Relying solely on facial recognition or a single biometric identifier is no longer sufficient in an era where synthetic media can replicate human features and voices with alarming precision. MFA introduces additional layers of verification, such as device-based confirmation, time-limited passcodes, or behavioral biometrics like typing rhythm and mouse movement patterns.
By combining these multiple checkpoints, organizations can reduce the chances of unauthorized access, even if a deepfake successfully mimics a legitimate user’s face or voice. In high-security environments, adaptive MFA systems can also assess contextual factors like login location or device fingerprinting to flag anomalies in real time.

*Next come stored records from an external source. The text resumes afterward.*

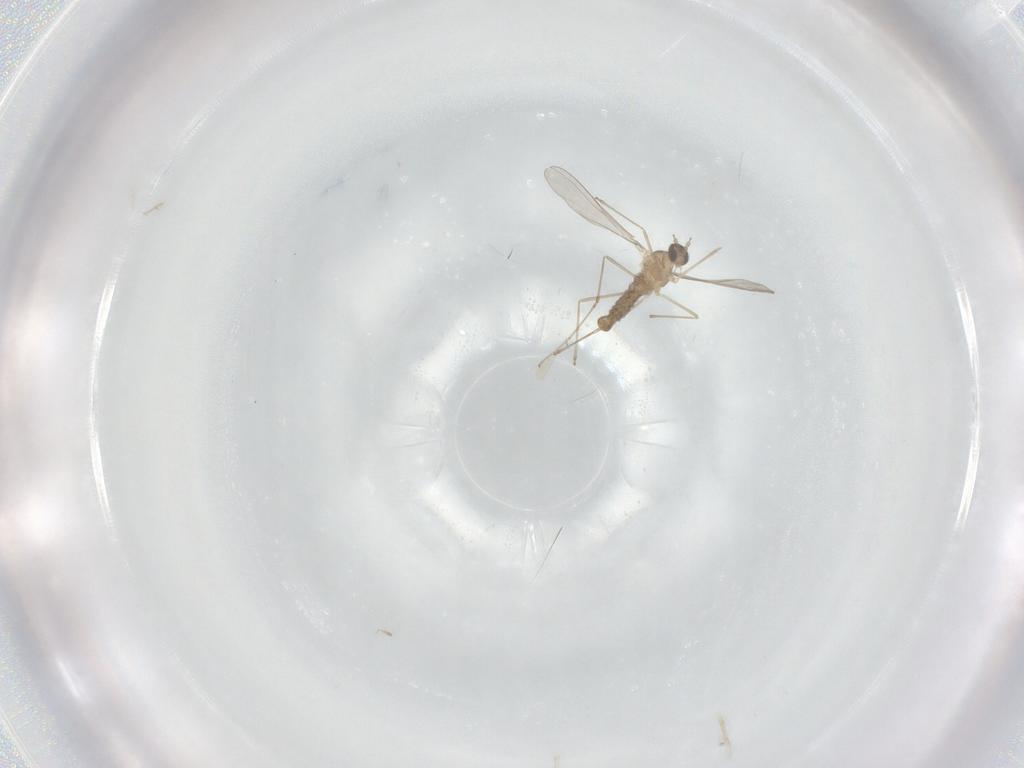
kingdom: Animalia
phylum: Arthropoda
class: Insecta
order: Diptera
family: Cecidomyiidae
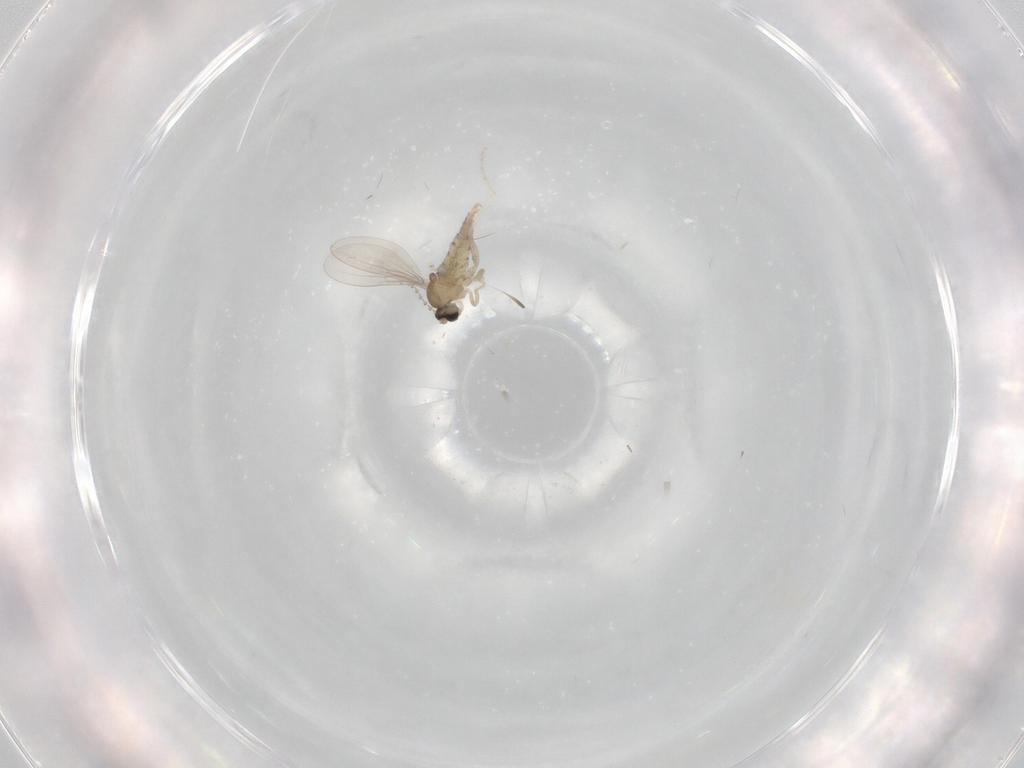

2. Deepfake Detection Tools

Artificial intelligence can also be used to fight AI-generated threats. Modern detection tools use deep learning models to identify microscopic details in audio and video that often escape human notice. These include unnatural blinking patterns, inconsistent lighting reflections, mismatched lip synchronization, and irregular sound frequencies.
Despite these advances, detection remains a constant “arms race.” As generative AI systems become more sophisticated, forgers learn to eliminate telltale signs, making it essential for organizations to continuously update and retrain detection algorithms. Collaboration between tech companies, academia, and law enforcement is necessary to stay ahead of evolving deception tactics.

3. Digital Watermarking and Provenance Tracking

To ensure the authenticity of digital content, researchers and technology firms are increasingly turning to watermarking and provenance-tracking solutions. Cryptographic watermarks, which are embedded invisibly within videos or images, can help verify whether content was created or altered using authorized tools.
In parallel, blockchain-based provenance systems offer tamper-proof records that track the lifecycle of digital media from creation to publication. Initiatives like the Coalition for Content Provenance and Authenticity (C2PA) are working toward standardized frameworks that allow users, journalists, and platforms to verify the legitimacy of visual content before sharing it.

4. Employee Training and Awareness

Technology alone cannot counter synthetic threats without human vigilance. Employees, especially those in finance, communications, and executive roles, should be regularly trained to recognize the risks posed by deepfakes and AI-driven impersonation.
Organizations should implement clear verification policies that require cross-channel confirmation for sensitive actions, such as transferring funds or changing account credentials. For example, if a video call or voice message appears to come from an executive requesting urgent action, staff should be required to confirm the request through a secondary channel, such as a secure internal messaging system or direct phone call.
Regular awareness campaigns, simulated phishing tests, and scenario-based training can reinforce a culture of skepticism and verification, reducing the likelihood of successful social engineering attacks.

Conclusion

As generative AI becomes more accessible, the barrier to creating convincing deepfakes continues to fall. This democratization means that what once required specialized skills can now be done with off-the-shelf AI tools and minimal data. Deepfakes challenge our most basic assumptions about trust and identity in the digital age. In response, cybersecurity frameworks must evolve from “verify credentials” to “verify reality.”